Purificar a los leprosos. En el mundo actual abundan los leprosos, la gente excluida, toda clase de parias. Gente marginada por su condición física: los inválidos, los enfermos mentales, los ancianos, los moribundos. Pero gente también excluida a causa de sus opiniones morales, de sus desvíos morales, de opiniones anticonformistas que escandalizan la buena conciencia de nuestra sociedad. ¡Cuán numerosos son los que se sienten avergonzados de su cuerpo, de su corazón, de su vida!

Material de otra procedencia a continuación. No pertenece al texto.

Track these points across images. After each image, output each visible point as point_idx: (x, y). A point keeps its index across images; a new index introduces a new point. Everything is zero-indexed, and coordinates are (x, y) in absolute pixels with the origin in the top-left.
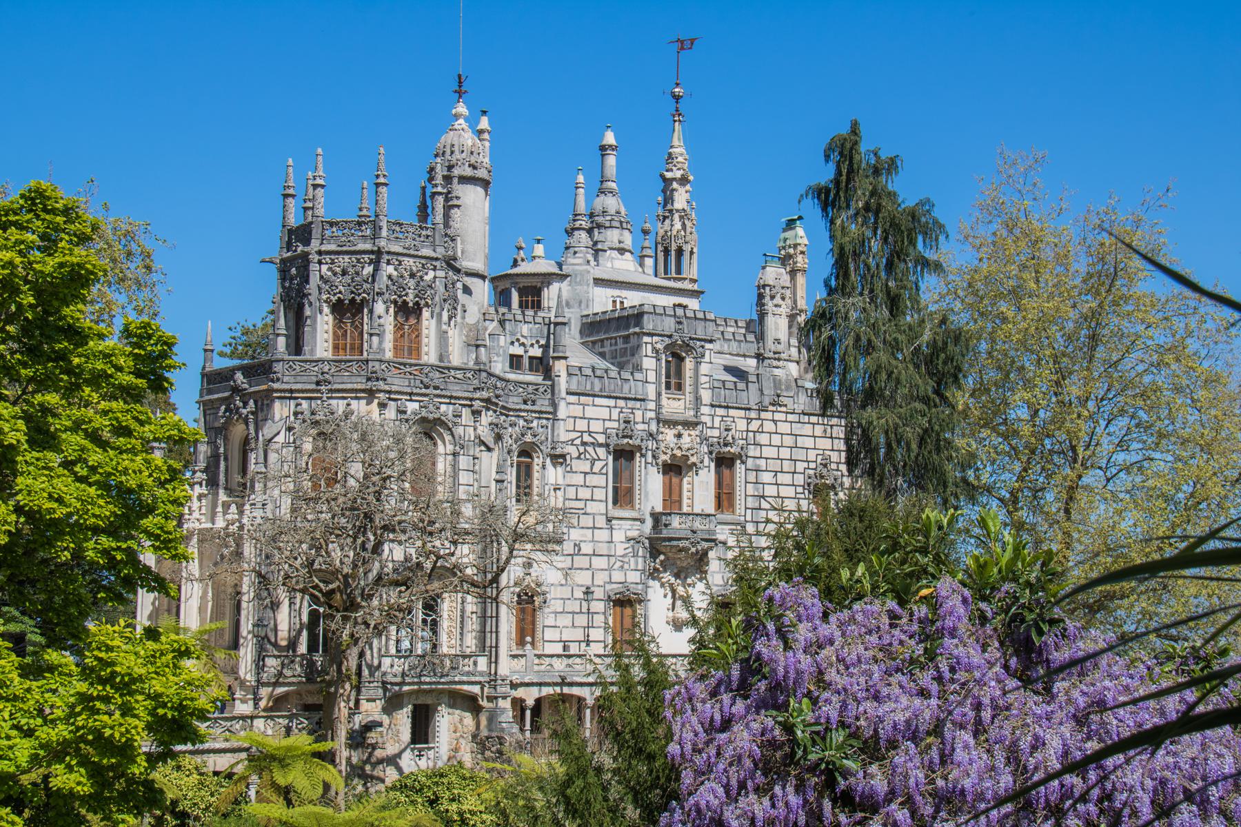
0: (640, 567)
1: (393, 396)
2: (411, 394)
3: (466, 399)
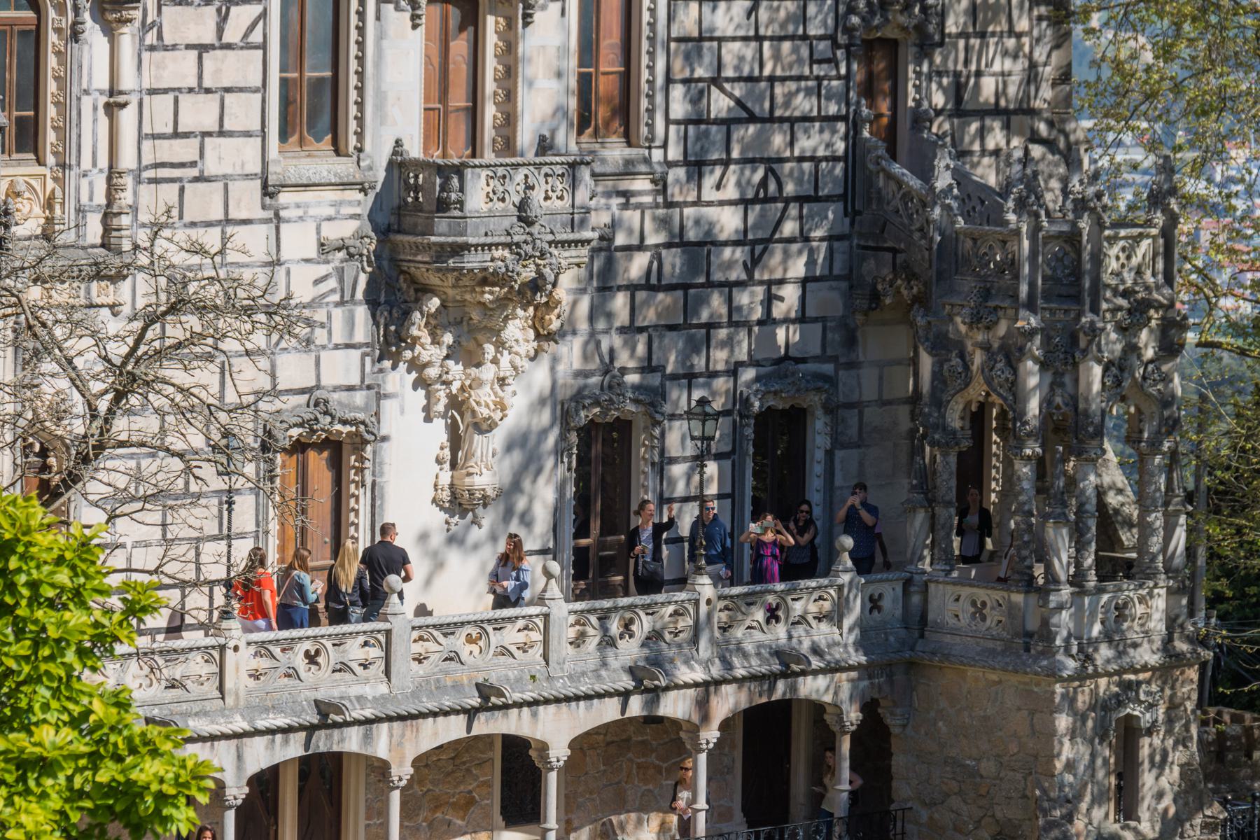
0: (361, 335)
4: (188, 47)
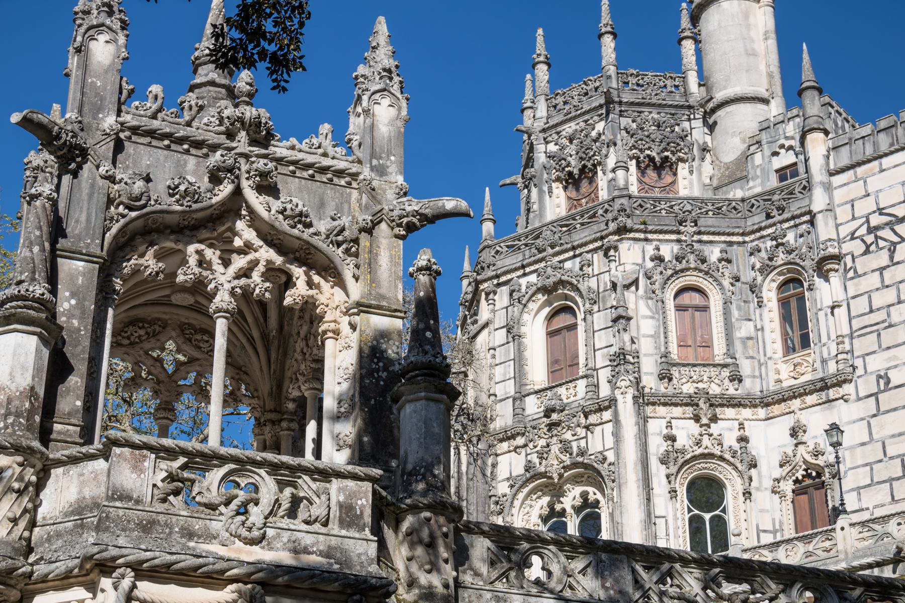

Seamos el buen Samaritano para tantos desahuciados de la vida. Tengamos una mirada de amor para todo aquél que el Señor pone en nuestro camino. Al meditar el Evangelio de este domingo, pensaba en un gesto de Juan Pablo II, durante una de sus visitas a Estados Unidos: tomó en sus brazos a un pequeño norteamericano enfermo de sida.

“Tu lepra, decía Jean Giono, es amor desempleado". Que ninguno de nosotros malgaste esta reserva de amor que lleva en sí mismo.

Al comienzo de cada eucaristía, nos preparamos a su celebración “reconociendo que somos pecadores”. Es decir, nos preparamos a encontrarnos con Jesús, reconociendo que somos leprosos. No para culpabilizarnos, para desanimarnos, sino para disponernos a curarnos y a salvarnos.

“Señor, si tú lo quieres, puedes limpiarme”.